# DOCUMENT SEGMENT:
*** Block opens ***

Member of the National Assembly
- In office 18 September 2017 – 7 May 2018
- In office 4 March 2013 – 5 May 2014

Personal details
- Born: 3 June 1977 (age 48) Budapest, Hungary
- Party: Fidesz (2004–2025) KDNP (2006–2025) MERJ (since 2025)
- Spouse: Bernadett Gaal-Hasulyó
- Profession: educator, politician

= Gergely Gaal =

Hungarian educator and politician

Gergely Gaal (born 3 June 1977) is a Hungarian educator and politician, member of the National Assembly (MP) from Fidesz–KDNP Pest County Regional List from 2013 to 2014 and from National List between 2017 and 2018.

Gaal joined Fidesz in 2004 and KDNP in 2006. He was elected deputy mayor of Solymár in the 2010 local elections. He became MP from the party's Pest County Regional List in March 2013, replacing László Salamon, who was appointed a member of the Constitutional Court of Hungary, as a result he resigned on 24 February 2013. Gaal was elected a member of the Committee of National Cohesion on 4 March 2013 and Committee on Youth, Social, Family and Housing Affairs on 10 June 2013.

He was elected MP again on 18 September 2017, replacing György Rubovszky, who died in office in June 2017. Gaal was appointed Ministerial Commissioner within the Prime Minister's Office responsible for the coordination and promotion of settlement development programs at the local level and from domestic sources on 10 December 2020.

On 22 May 2025, he announced in a video that he would resign from the KDNP national presidency, but would retain his party membership. He justified his resignation by saying, "It would not be credible on my part to continue to stand by a leadership whose worst face I have seen and whose discredit and distortion I have experienced firsthand."

*** Block closes ***

[Records excerpted from a collection]

*** Block opens ***

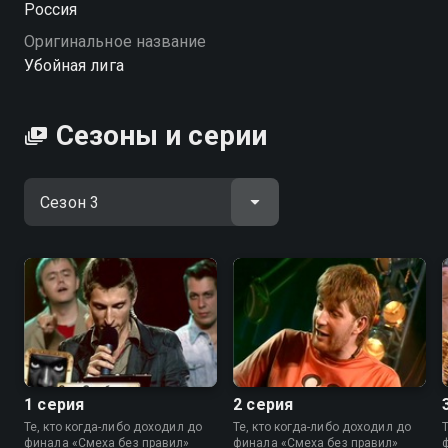
Россия
Посмотреть онлайн 3 сезон сериала Убойная лига
Оригинальное название
вы можете совершенно бесплатно в хорошем HD
Убойная лига
качестве на Смотрёшке
Сезоны и серии
1 серия
2 серия
Те, кто когда-либо доходил до
Те, кто когда-либо доходил до
финала «Смеха без правил»
финала «Смеха без правил»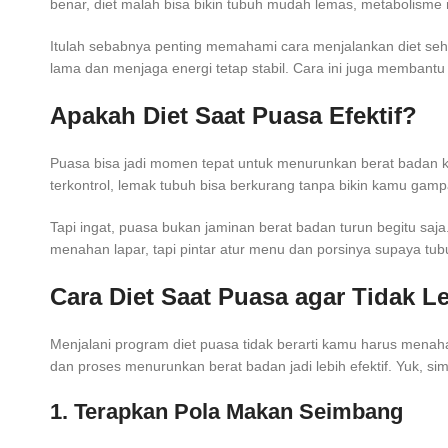
benar, diet malah bisa bikin tubuh mudah lemas, metabolisme 
Itulah sebabnya penting memahami cara menjalankan diet se
lama dan menjaga energi tetap stabil. Cara ini juga membantu
Apakah Diet Saat Puasa Efektif?
Puasa bisa jadi momen tepat untuk menurunkan berat badan ka
terkontrol, lemak tubuh bisa berkurang tanpa bikin kamu gam
Tapi ingat, puasa bukan jaminan berat badan turun begitu sa
menahan lapar, tapi pintar atur menu dan porsinya supaya tubu
Cara Diet Saat Puasa agar Tidak 
Menjalani program diet puasa tidak berarti kamu harus menaha
dan proses menurunkan berat badan jadi lebih efektif. Yuk, si
1. Terapkan Pola Makan Seimbang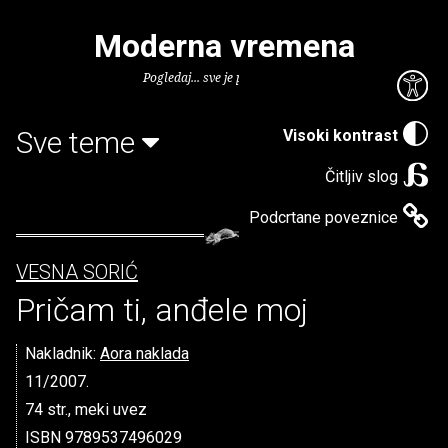
Moderna vremena
Pogledaj... sve je puno knjiga.
Sve teme
Visoki kontrast
Čitljiv slog
Podcrtane poveznice
VESNA SORIĆ
Pričam ti, anđele moj
Nakladnik:
Aora naklada
11/2007.
74 str., meki uvez
ISBN 9789537496029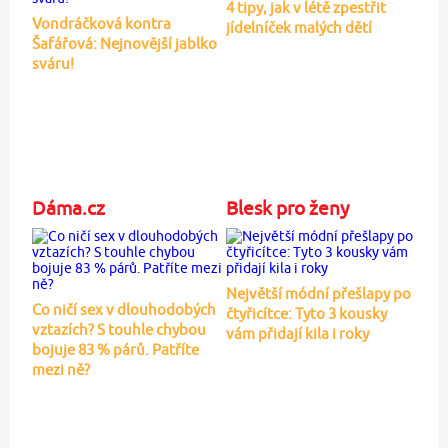
4 tipy, jak v létě zpestřit
Vondráčková kontra
jídelníček malých dětí
Šafářová: Nejnovější jablko
sváru!
Dáma.cz
Blesk pro ženy
Největší módní přešlapy po
Co ničí sex v dlouhodobých
čtyřicítce: Tyto 3 kousky
vztazích? S touhle chybou
vám přidají kila i roky
bojuje 83 % párů. Patříte
mezi ně?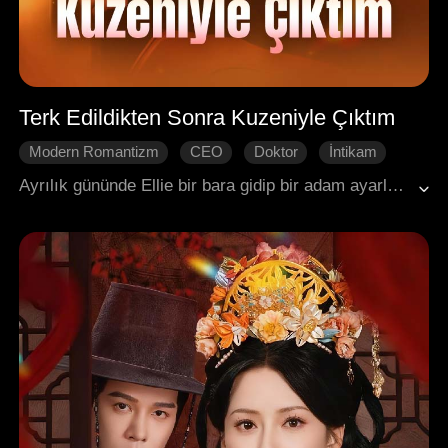
Terk Edildikten Sonra Kuzeniyle Çıktım
Modern Romantizm
CEO
Doktor
İntikam
Karakter Gelişimi
Ayrılık gününde Ellie bir bara gidip bir adam ayarlamayı planladı. Ancak karşısına, eski sevgilisinin korktuğu tek kişi olan kuzeni, ulaşılmaz mirasçı Landon çıktı.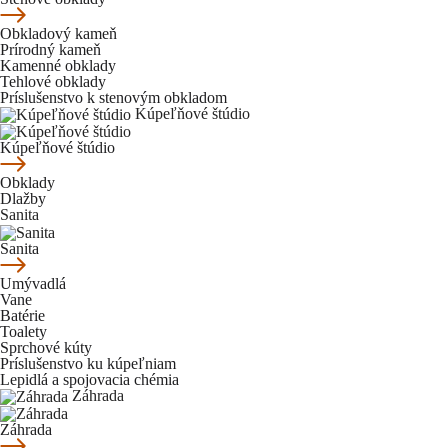
Obkladový kameň
Prírodný kameň
Kamenné obklady
Tehlové obklady
Príslušenstvo k stenovým obkladom
Kúpeľňové štúdio
Kúpeľňové štúdio
Obklady
Dlažby
Sanita
Sanita
Umývadlá
Vane
Batérie
Toalety
Sprchové kúty
Príslušenstvo ku kúpeľniam
Lepidlá a spojovacia chémia
Záhrada
Záhrada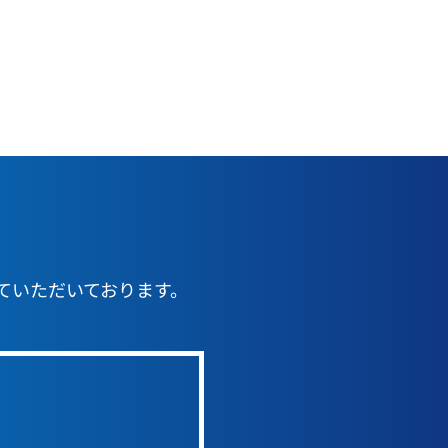
ていただいております。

*** Block closes ***

# TASK LIST:
a: Write out the passage of the Gergely Gaal biography starting at "Gergely Gaal (born" and ending at "2017 and 2018.".
b: Using the Gergely Gaal biography, answer the following:
(i) In which municipality was Gaal elected deputy mayor in the 2010 local elections?
(ii) Whom did Gaal replace when he became an MP again on 18 September 2017?
(iii) On what date was Gaal appointed Ministerial Commissioner within the Prime Minister's Office?

# SOLUTIONS TO EACH TASK:
a:
Gergely Gaal (born 3 June 1977) is a Hungarian educator and politician, member of the National Assembly (MP) from Fidesz–KDNP Pest County Regional List from 2013 to 2014 and from National List between 2017 and 2018.

b:
(i) Solymár
(ii) György Rubovszky
(iii) 10 December 2020